The catch? “Right now, we don’t know 100 percent how to do that,” Swanson said. In fact, she argued, no one does: “It is concerning to me how all-in we are with AI and hardly anybody has those answers. We’ve asked probably a hundred different companies, ‘how do you do it?’ and they’re like, ‘umm.’”

Swanson is not some Luddite technophobe. She’s an oldschool coder — “I learned FORTRAN in college,” she said — who spent three decades in government technology jobs and became the Army’s first-ever deputy assistant secretary for software, engineering, and data in 2022. She’s the kind of person who first buys a Tesla and then turns off a free trial of its self-driving feature because she didn’t like how it handled a test she set for it (“It screwed up” on a merge, she said). One of her big concerns about AI, in fact, is how difficult it is to test.
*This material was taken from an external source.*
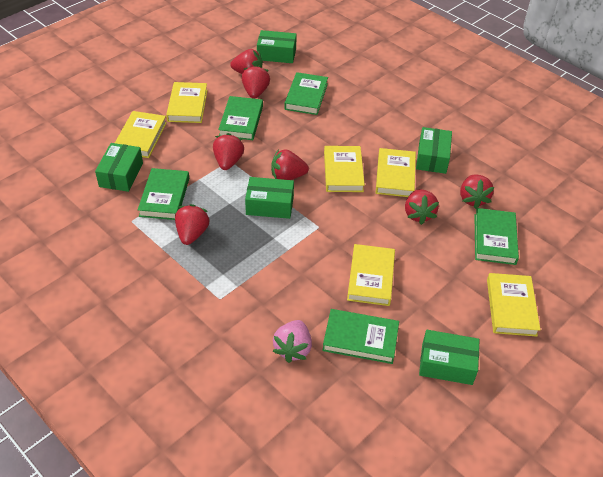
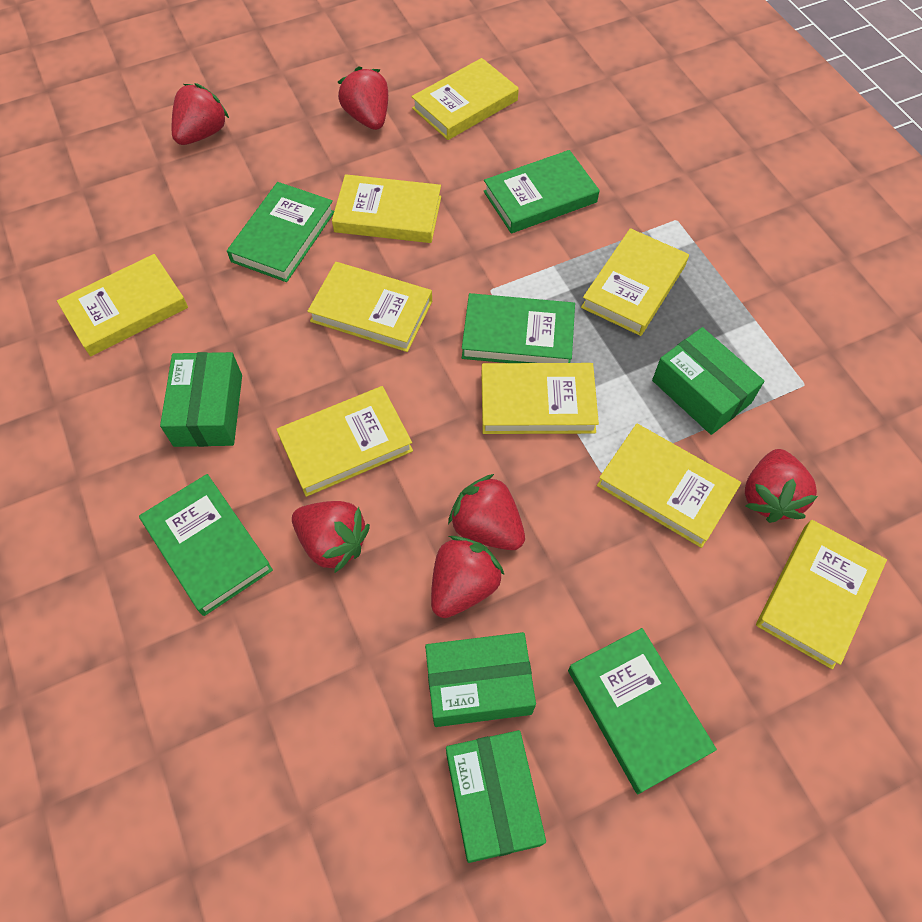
green box: [95,143,143,192] [245,177,294,219] [257,30,297,63] [416,127,452,174] [419,330,479,385] = 5 -> [160,352,242,447] [425,632,536,727] [446,730,546,863] [652,327,764,435] = 4
pink strawberry: [273,320,312,363] = 1 -> none = 0
red strawberry: [175,204,210,245] [213,133,244,170] [230,49,263,74] [242,65,270,99] [271,149,309,180] [405,189,439,225] [460,174,494,209] = 7 -> [172,83,229,145] [292,501,370,573] [338,66,388,130] [431,536,504,618] [448,474,525,550] [745,449,818,523] = 6
yellow book: [115,111,167,158] [166,82,208,123] [324,146,365,192] [347,244,395,306] [375,148,416,197] [487,273,541,337] = 6 -> [57,254,188,356] [276,386,413,497] [307,262,432,352] [332,174,441,243] [411,58,519,140] [481,363,599,434] [581,228,689,336] [597,424,741,548] [756,520,887,669] = 9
“How do you actually test AI, because it is not deterministic like [other] software?” Swanson asked. Traditional code — from the ancient FORTRAN she learned in school to modern favorites like Python — uses rigid IF-THEN-ELSE algorithms that always give the same output for a given input. Modern machine learning, by contrast, relies on neural networks modeled loosely on the human brain, which work off complex statistical correlations and probabilities. That’s why you can ask ChatGPT the same question over and over and get a different answer every time — a dream come true for students faking their essays but a nightmare for reliability testers.

What’s more, machine learning algorithms keep learning as they’re exposed to new data, essentially reprogramming themselves. That can make them much more adaptable than traditional code, which requires a human to make changes manually, but it also means they can fixate on some unintended detail or outright information and deviate dramatically from their creators’ intent.

“Because it continues learning, how do you manage that in the battlefield [to] make sure it’s not just going to completely go wild?” Swanson asked. “How do you know that your data has not been poisoned?”

“There’s a lot of work that’s going on right now,” she said. “My hope is that a lot of this work is going to produce some answers in the next year or two and enable us to set the foundation properly from the beginning.”